Nigel Farage visits the Netherlands before a referendum over a Ukraine trade agreement is held
The leader of Britain's UK Independence Party, Nigel Farage said on Monday that a Dutch vote against an EU treaty with Ukraine would give a boost to the Brexit camp.
The comments from the UKIP leader come less than three months from a British referendum on quitting the 28-nation bloc.
On Wednesday voters in the Netherlands go to the polls in a referendum that is formally about the treaty, but that activists present as an opportunity to cast a vote against European integration.
UKIP leader Nigel Farage said on a visit to the Netherlands that a Dutch 'No' would embolden British voters who believed they were alone in Europe in holding eurosceptic views.

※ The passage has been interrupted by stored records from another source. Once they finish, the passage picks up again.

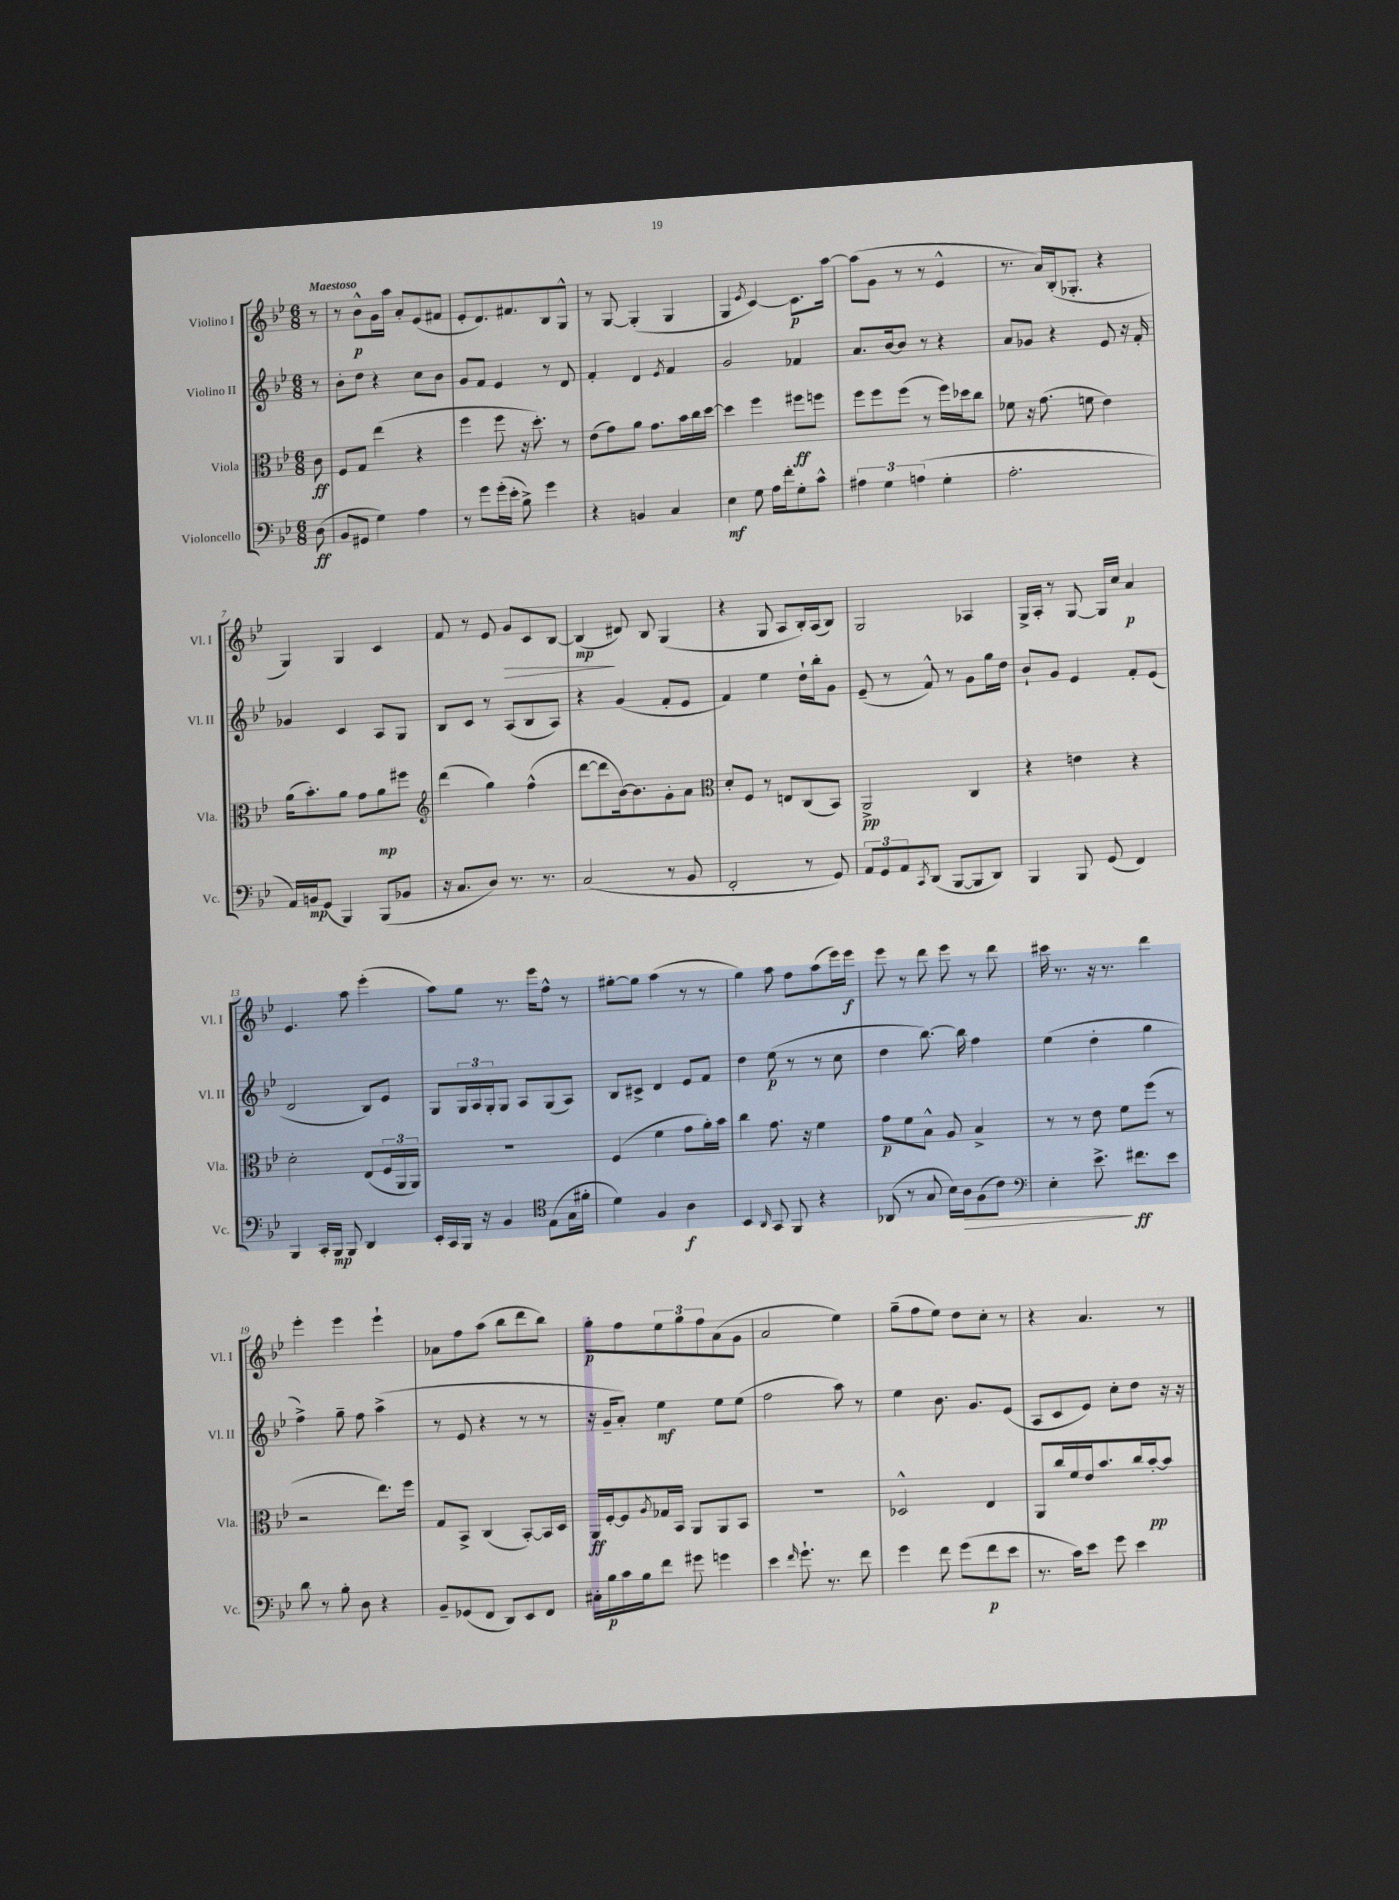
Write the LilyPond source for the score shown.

<<
\new StaffGroup <<
\new Staff = "s0" \with { instrumentName = "Violino I" shortInstrumentName = "Vl. I" } {
    \clef treble \key bes \major \numericTimeSignature \time 6/8 \partial 8 \tempo "Maestoso"
    r8 |
    r8 bes'8-^\p g'16 a''16 a'8-. ees'8( fis'8 |
    ees'8-. d'8.) fis'8. bes8 g8-^ |
    r8 g8~ g4-.( g4 |
    g4 \acciaccatura { ees'8 } c'4~) c'8.\p a''16~ |
    a''8( g'8 r8 r8 ees'4-^ |
    r8. a'16) bes16-.( ges8.-. r4 |
    g4) g4 c'4 |
    f'8 r8 ees'8 g'8\> c'8 bes8~ |
    bes4\mp\!( dis'8) bes8 g4( |
    r4 g8 a8 bes16-.) a16( bes8) |
    g2 aes4 |
    g16-> a16-. r8 g8~ g16 c''16 a'4\p |
    ees'4. a''8 ees'''4-.( |
    a''8) g''8 r8. ees'''16 f''8-^ r8 |
    gis''8~-. gis''8 a''4( r8 r8 |
    g''4) a''8 f''8 a''8( ees'''16) ees'''16\f |
    ees'''8 r8 d'''8 ees'''8 r8 d'''8 |
    cis'''16 r8. r16 r8. d'''4 |
    ees'''4-. ees'''4 ees'''4-! |
    aes'8 f''8 a''8( bes''8 d'''8 bes''8) |
    g''8-.\p f''8 \tuplet 3/2 { ees''8 g''8 f''8 } a'8( g'8 |
    a'2 ees''4) |
    g''8--( f''8 ees''8) d''8 c''8-. r8 |
    r4 a'4. r8 \bar "|." |
}
\new Staff = "s1" \with { instrumentName = "Violino II" shortInstrumentName = "Vl. II" } {
    \clef treble \key bes \major \numericTimeSignature \time 6/8 \partial 8
    r8 |
    bes'8-. d''8 r4 c''8 bes'8 |
    g'8 f'8 ees'4 r8 d'8 |
    f'4-. d'4 \acciaccatura { ees'8 } f'4 |
    g'2 fes'4 |
    a'8. bes'16~ bes'8 r8 r4 |
    a'8 ges'8 r4 ees'8 r16 f'16-. |
    ges'4 c'4 a8 g8 |
    bes8 c'8 r8 a8( bes8 a8) |
    r4 g'4( f'8-. ees'8 |
    f'4) ees''4 d''16-! bes''16-. g'8 |
    ees'8--( r8 f'8-^) r8 g'8 g''16 d''16 |
    bes'8-! g'8 ees'4 f'8-. ees'8( |
    d'2 bes8) ees'8 |
    g8 \tuplet 3/2 { g16 a16 g16-. } g8 a8 g8( a8) |
    bes8 cis'8-> d'4 ees'8 f'8 |
    d''4 ees''8\p( r8 r8 c''8 |
    d''4 bes''8.~) bes''16 f''4 |
    ees''4( d''4-. g''4 |
    f''4->) g''8-- f''8 a''4->( |
    r8 ees'8 r4 r8 r8 |
    r16 g'16-- a'8-.) ees''4\mf ees''8 ees''8( |
    f''2 a''8) r8 |
    ees''4 bes'8. g'8. ees'8( |
    a8 c'8 ees'8) c''8-. d''8 r16 r16 \bar "|." |
}
\new Staff = "s2" \with { instrumentName = "Viola" shortInstrumentName = "Vla." } {
    \clef alto \key bes \major \numericTimeSignature \time 6/8 \partial 8
    c'8\ff |
    f8 g8 ees''4( r4 |
    f''4 f''8 r16 d''8.-.) r8 |
    ees'8( g'8) a'8 g'8. bes'16 c''16 d''16~ |
    d''4 f''4 fis''8\ff f''8 |
    f''8 f''8 f''8( r8 f''16) des''16 c''8 |
    fes'8 r16 g'8.( f'8 ees'4) |
    a'16( bes'8.-.) a'8 g'8 a'8\mp fis''8 |
    \clef treble d'''4( g''4) f''4-^( |
    d'''8~ d'''8 bes'16~) bes'8. g'8-. a'8 |
    \clef alto d'8-. f8 r8 e8 c8( bes,8) |
    a,2->\pp c4 |
    r4 e'4 r4 |
    d'2-. ees8( \tuplet 3/2 { f16 a,16 a,16) } |
    R2. |
    f4( f'4 g'8 a'16-.) bes'16 |
    c''4 g'8. r16 f'4 |
    g'8\p f'8 bes8-^ a8 bes4-> |
    r8 r8 ees'8 f'8 f''8( r8 |
    r2 ees''8.) f''16 |
    g8 bes,8-> c4( bes,8~-.) bes,16 d16 |
    a,16\ff f16~-. f8 \acciaccatura { a8 } ges16 bes,16 a,8 a,8 bes,8 |
    R2. |
    des2-^ ees4 |
    a,8 c''16 f'16 ees'16 bes'8. c''16 bes'16~-.\pp bes'8 \bar "|." |
}
\new Staff = "s3" \with { instrumentName = "Violoncello" shortInstrumentName = "Vc." } {
    \clef bass \key bes \major \numericTimeSignature \time 6/8 \partial 8
    d8\ff( |
    bes,8 gis,8 g4) a4 |
    r8 g'8 g'16-.( ees'16-. bes8->) g'4 |
    r4 b,4 c4 |
    ees4\mf g8 a16 f'16-. g8-. c'8-^ |
    \tuplet 3/2 { ais4 g4 a4( } g4-. |
    a2.-. |
    a,16) b,16\mp g,8( bes,,4) bes,,8( bes,8 |
    r16 c8. d8) r8. r8. |
    c2( r8 bes,8 |
    f,2-. r8 g,8) |
    \tuplet 3/2 { a,8 g,8 a,8 } \acciaccatura { c,8 } d,8( bes,,8~ bes,,8 d,8) |
    bes,,4 bes,,8 g,8( f,4) |
    bes,,4 c,16-. bes,,16\mp bes,,8 d,4 |
    ees,16-. c,16 bes,,16 r16 bes,4 \clef tenor ees8( g16 fis'16-. |
    d'4) f4 a4\f |
    bes,4 \grace { a,16 } g,8 f,8 r4 |
    aes,8( r8 g8 bes16) a16\> f8( c'8) |
    \clef bass ees4-. ees'8.->\! fis'8.\ff ees'8 |
    d'8 r8 bes8-. d8 r4 |
    bes,8-- ges,8( f,8 d,8) ees,8 f,8 |
    cis16-. bes16\p c'16 bes16 f'8 gis'8 g'4 |
    ees'4 \grace { f'16 } g'8.-! r8. f'8 |
    g'4 f'8 g'8( f'8\p ees'8 |
    r8. c'16) ees'8 g'8 ees'4 \bar "|." |
}
>>
>>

"I hope very much that you do the right thing in this country on Wednesday [day of Dutch referendum on Ukraine trade treaty], whatever that may be. And if you do, I tell you what, you'll give me a hell of a lot of assistance for June the 23rd when something epoch-shattering is going to happen. Thank you."
The Dutch vote was triggered after a satirical website collected enough signatures to call a referendum on the treaty, a broad trade, political and defence agreement which grants Ukraine access to EU markets in exchange for ramped up reform efforts in the country.
Dutch politicians have warned that a rejection of the treaty would hand a symbolic victory to Russian President Vladimir Putin, who has been fueling a war in Ukraine since 2014 and is widely blamed in the Netherlands for the downing of flight MH17 and the loss of almost 200 Dutch lives.